> _HOW TO COMPLETE THIS TASK_:
Find every line in the material below that contains the string "series" and copy each of those lines out in full.

> _RECORDS SUPPLIED_:
-*-
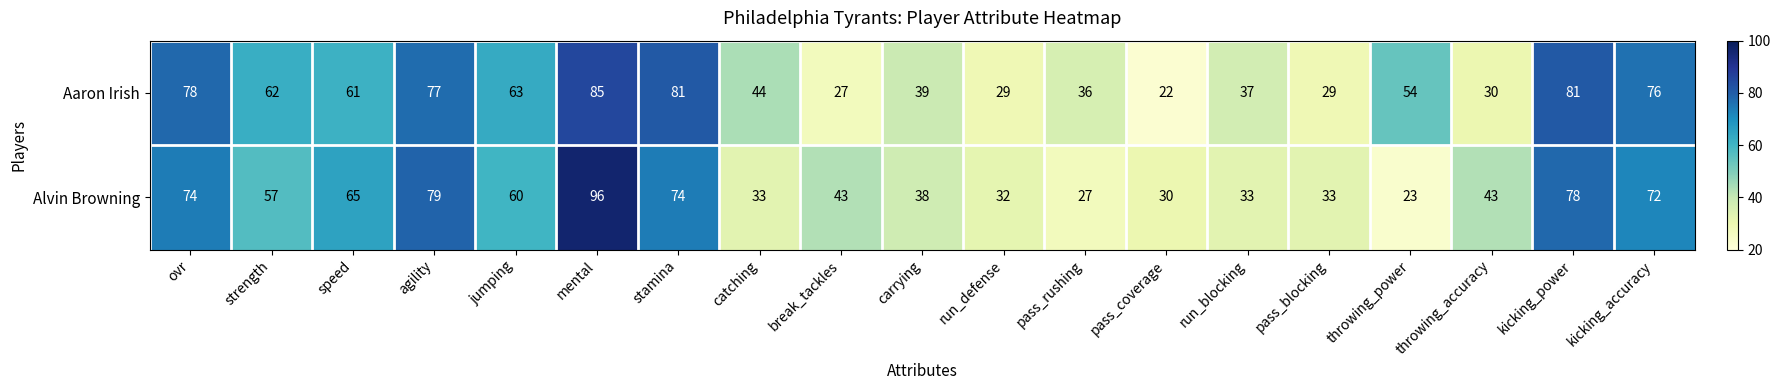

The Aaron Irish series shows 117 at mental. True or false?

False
-*-
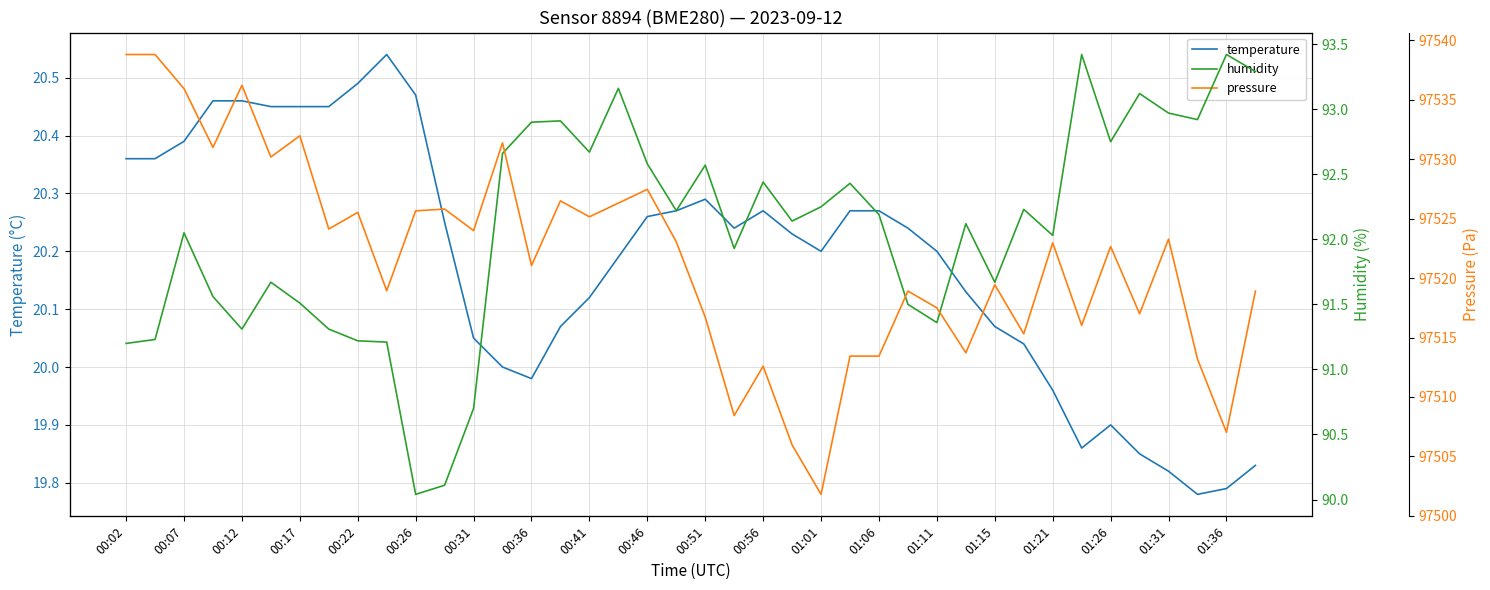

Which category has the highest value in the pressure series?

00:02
-*-
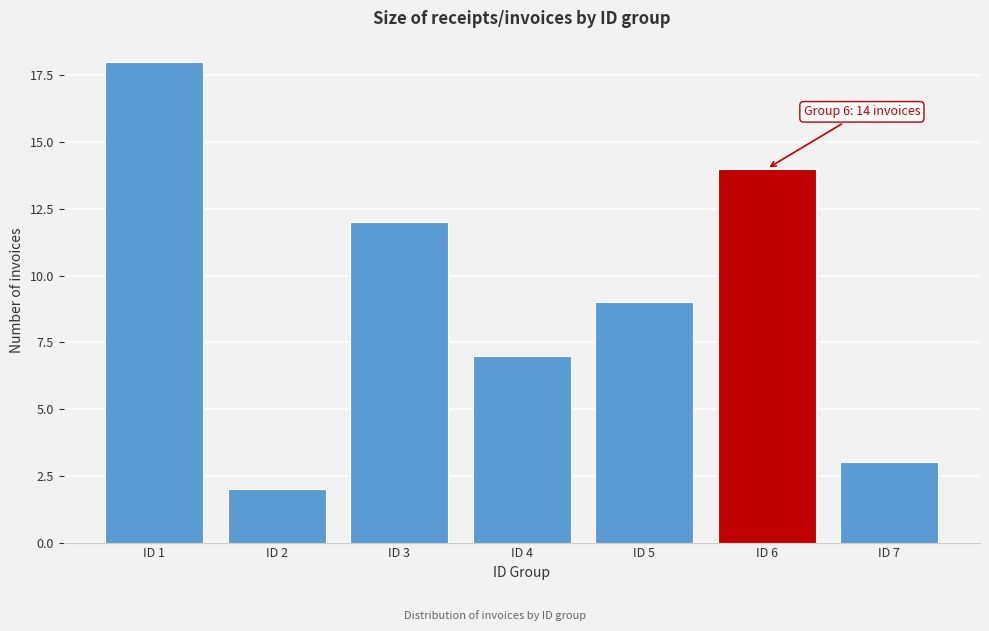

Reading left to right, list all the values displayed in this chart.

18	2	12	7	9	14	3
-*-
> _ANSWER TO THIS PROBLEM_:
The Aaron Irish series shows 117 at mental. True or false?
Which category has the highest value in the pressure series?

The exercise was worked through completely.